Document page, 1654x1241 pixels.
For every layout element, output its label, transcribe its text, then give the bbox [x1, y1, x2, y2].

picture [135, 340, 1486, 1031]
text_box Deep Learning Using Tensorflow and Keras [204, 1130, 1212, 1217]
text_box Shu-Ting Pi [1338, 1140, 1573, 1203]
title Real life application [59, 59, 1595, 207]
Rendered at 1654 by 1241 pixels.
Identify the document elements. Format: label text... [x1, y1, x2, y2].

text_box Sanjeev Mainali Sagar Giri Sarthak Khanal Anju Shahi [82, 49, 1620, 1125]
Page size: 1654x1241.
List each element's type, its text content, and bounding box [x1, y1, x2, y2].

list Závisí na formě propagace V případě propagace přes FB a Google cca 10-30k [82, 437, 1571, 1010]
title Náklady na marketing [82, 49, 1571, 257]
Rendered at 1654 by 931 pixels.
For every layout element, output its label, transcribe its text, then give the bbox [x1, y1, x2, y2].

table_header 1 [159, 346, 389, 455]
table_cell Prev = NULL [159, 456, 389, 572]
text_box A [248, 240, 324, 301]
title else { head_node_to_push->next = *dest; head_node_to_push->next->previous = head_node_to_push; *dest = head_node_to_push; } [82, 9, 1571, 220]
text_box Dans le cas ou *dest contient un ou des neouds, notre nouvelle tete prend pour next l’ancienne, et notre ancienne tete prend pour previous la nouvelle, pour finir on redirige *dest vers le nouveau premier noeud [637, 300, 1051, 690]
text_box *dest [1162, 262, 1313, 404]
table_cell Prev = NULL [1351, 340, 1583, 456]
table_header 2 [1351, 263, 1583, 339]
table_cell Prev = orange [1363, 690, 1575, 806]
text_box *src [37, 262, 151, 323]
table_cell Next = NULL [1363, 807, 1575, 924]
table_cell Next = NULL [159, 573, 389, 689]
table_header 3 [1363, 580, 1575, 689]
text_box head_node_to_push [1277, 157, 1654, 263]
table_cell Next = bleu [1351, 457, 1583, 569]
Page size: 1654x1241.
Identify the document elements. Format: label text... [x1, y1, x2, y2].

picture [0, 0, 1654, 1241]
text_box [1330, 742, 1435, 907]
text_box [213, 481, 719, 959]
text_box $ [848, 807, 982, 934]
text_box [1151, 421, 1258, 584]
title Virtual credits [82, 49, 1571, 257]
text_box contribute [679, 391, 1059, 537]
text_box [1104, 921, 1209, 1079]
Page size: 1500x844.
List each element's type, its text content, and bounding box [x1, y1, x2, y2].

========

-- TASK OBJECTIVE --
Repeat each line unchanged, beginning with the first line of the material and continuing through the line containing "title Náklady na", including that line.

-- REPLY TO THE EXERCISE --
Document page, 1654x1241 pixels.
For every layout element, output its label, transcribe its text, then give the bbox [x1, y1, x2, y2].

picture [135, 340, 1486, 1031]
text_box Deep Learning Using Tensorflow and Keras [204, 1130, 1212, 1217]
text_box Shu-Ting Pi [1338, 1140, 1573, 1203]
title Real life application [59, 59, 1595, 207]
Rendered at 1654 by 1241 pixels.
Identify the document elements. Format: label text... [x1, y1, x2, y2].

text_box Sanjeev Mainali Sagar Giri Sarthak Khanal Anju Shahi [82, 49, 1620, 1125]
Page size: 1654x1241.
List each element's type, its text content, and bounding box [x1, y1, x2, y2].

list Závisí na formě propagace V případě propagace přes FB a Google cca 10-30k [82, 437, 1571, 1010]
title Náklady na marketing [82, 49, 1571, 257]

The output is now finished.